The Teamsters maintain that Glacier’s lawsuit can only be heard in state court if the NLRB determines the union’s actions were not protected activity under the NLRA. It would not be protected union activity if the strikers failed to take reasonable precautions to avoid aggravated, imminent and foreseeable harm to Glacier’s property. The Teamsters argue that they did take reasonable precautions to protect the concrete.
The “Local Interest” Exception
Glacier is arguing that its lawsuit should not have been dismissed and should’ve been allowed to proceed in state court because the union’s conduct met the “local interest” exception to the preemption rule. According to Garmon, this narrow exception allows state tort claims “where the regulated conduct touched interests so deeply rooted in local feeling and responsibility that, in the absence of compelling congressional direction, we could not infer that Congress had deprived the States of the power to act.”
Attorney Noel Francisco argued on behalf of Glacier that the Teamsters’ strike was more than “a mere stoppage of work” because “they put us in a position of putting that concrete in a vulnerable position precisely so they could abandon it.” Glacier accused the union of timing their strike so the mixed concrete would harden and become unusable, and said that intentional destruction of employer property meets the “local interest” exception.
No Intentional Destruction of Property
Teamsters lawyer Darin Dalmat told the court that the union “instructed the drivers to keep the drums running when they returned the trucks” so the cement wouldn’t harden. “Every day [Glacier] deals with leftover concrete,” Dalmat said. The union’s action did not constitute “intentional destruction” of Glacier’s property, he argued, noting that the Supreme Court has never determined that workers forfeited their legal rights “merely because perishables spoil.”
In dismissing Glacier’s state lawsuit, the Washington Supreme Court said the “local interest” exception to preemption did not apply because the destruction of the concrete did not amount to intimidation or violence.
The Biden administration filed an amicus brief “in support of neither party” and participated in oral argument before the court. Assistant Solicitor General Vivek Suri argued that the Washington Supreme Court shouldn’t have dismissed Glacier’s state court case, but he said that once the NLRB makes factual findings, the state court should adopt them.

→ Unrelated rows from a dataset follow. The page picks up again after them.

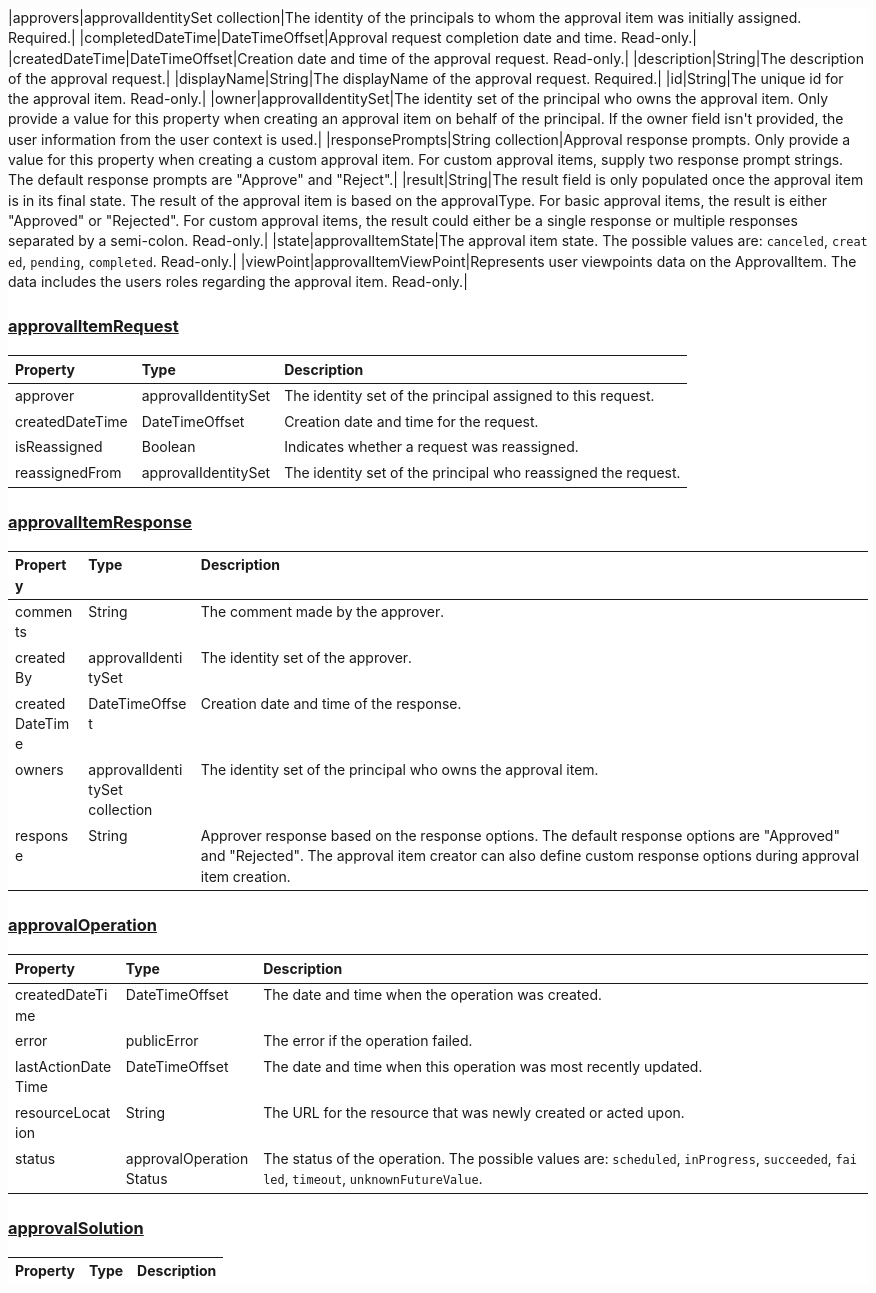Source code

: |approvers|approvalIdentitySet collection|The identity of the principals to whom the approval item was initially assigned. Required.|
|completedDateTime|DateTimeOffset|Approval request completion date and time. Read-only.|
|createdDateTime|DateTimeOffset|Creation date and time of the approval request. Read-only.|
|description|String|The description of the approval request.|
|displayName|String|The displayName of the approval request. Required.|
|id|String|The unique id for the approval item. Read-only.|
|owner|approvalIdentitySet|The identity set of the principal who owns the approval item. Only provide a value for this property when creating an approval item on behalf of the principal. If the owner field isn't provided, the user information from the user context is used.|
|responsePrompts|String collection|Approval response prompts. Only provide a value for this property when creating a custom approval item. For custom approval items, supply two response prompt strings. The default response prompts are "Approve" and "Reject".|
|result|String|The result field is only populated once the approval item is in its final state. The result of the approval item is based on the approvalType. For basic approval items, the result is either "Approved" or "Rejected". For custom approval items, the result could either be a single response or multiple responses separated by a semi-colon. Read-only.|
|state|approvalItemState|The approval item state. The possible values are: `canceled`, `created`, `pending`, `completed`. Read-only.|
|viewPoint|approvalItemViewPoint|Represents user viewpoints data on the ApprovalItem. The data includes the users roles regarding the approval item. Read-only.|
### [approvalItemRequest ](https://docs.microsoft.com/graph/api/resources/approvalitemrequest?view=graph-rest-1.0&tabs=http)
|Property|Type|Description|
|:---|:---|:---|
|approver|approvalIdentitySet|The identity set of the principal assigned to this request.|
|createdDateTime|DateTimeOffset|Creation date and time for the request.|
|isReassigned|Boolean|Indicates whether a request was reassigned.|
|reassignedFrom|approvalIdentitySet|The identity set of the principal who reassigned the request.|
### [approvalItemResponse ](https://docs.microsoft.com/graph/api/resources/approvalitemresponse?view=graph-rest-1.0&tabs=http)
|Property|Type|Description|
|:---|:---|:---|
|comments|String|The comment made by the approver.|
|createdBy|approvalIdentitySet|The identity set of the approver.|
|createdDateTime|DateTimeOffset|Creation date and time of the response.|
|owners|approvalIdentitySet collection|The identity set of the principal who owns the approval item.|
|response|String|Approver response based on the response options. The default response options are "Approved" and "Rejected". The approval item creator can also define custom response options during approval item creation.|
### [approvalOperation ](https://docs.microsoft.com/graph/api/resources/approvaloperation?view=graph-rest-1.0&tabs=http)
|Property|Type|Description|
|:---|:---|:---|
|createdDateTime|DateTimeOffset|The date and time when the operation was created.|
|error|publicError|The error if the operation failed.|
|lastActionDateTime|DateTimeOffset|The date and time when this operation was most recently updated.|
|resourceLocation|String|The URL for the resource that was newly created or acted upon.|
|status|approvalOperationStatus|The status of the operation. The possible values are: `scheduled`, `inProgress`, `succeeded`, `failed`, `timeout`, `unknownFutureValue`.|
### [approvalSolution ](https://docs.microsoft.com/graph/api/resources/approvalsolution?view=graph-rest-1.0&tabs=http)
|Property|Type|Description|
|:---|:---|:---|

Ketanji Brown Jackson proposed focusing on the intent of the union by asking, “Is the union engaging in conduct for the purpose of destroying the property of the factory, or is the union just striking, and if some of the property gets damaged because they’re walking away, that’s incidental, that’s totally protected?”
John Roberts noted that “there certainly is a distinction between economic harm to the employer, which is at the heart of many strikes anyway, and intentional destruction of property. The difference between the milk spoiling and killing the cow.”
The Liberals Appear Sympathetic to the Teamsters’ Argument
The three liberals on the court — Jackson, Sonia Sotomayor and Elena Kagan — appeared sympathetic to the union’s argument that the NLRB should hear the case first. Kagan said the board had handled thousands of these cases and “can fit a case like this into a broader map of strike conduct and what’s protected and what’s not.” Jackson echoed Kagan’s sentiment, noting that “our precedent recognizes congressional intent to allow the Board to develop a uniform body of law.”
Amy Coney Barrett was concerned about why the NLRB general counsel waited four years to file a complaint against Glacier. Suri replied that the delay was an anomaly because Glacier filed a separate allegation that the state court had to resolve.
Clarence Thomas and Neil Gorsuch asked a few questions of the lawyers, but Samuel Alito and Brett Kavanaugh asked none.
Given the political makeup of the court, it will likely rule that the drivers’ conduct was not protected by the NLRA and allow Glacier’s state court lawsuit to proceed.
Seventy-one percent of the U.S. public supports labor unions, the highest number since 1965. But the radical right-wing Supreme Court is about to deal a severe blow to the right to strike — the most potent weapon workers have to obtain justice.
“Workers in America have the fundamental right to strike, and American workers have died on picket lines to protect it. The ability to withhold your labor is the one powerful tool throughout the history of unionization that has ensured workers can improve their working conditions,” Teamsters President O’Brien stated.
The court will hand down its decision by the end of June 2023.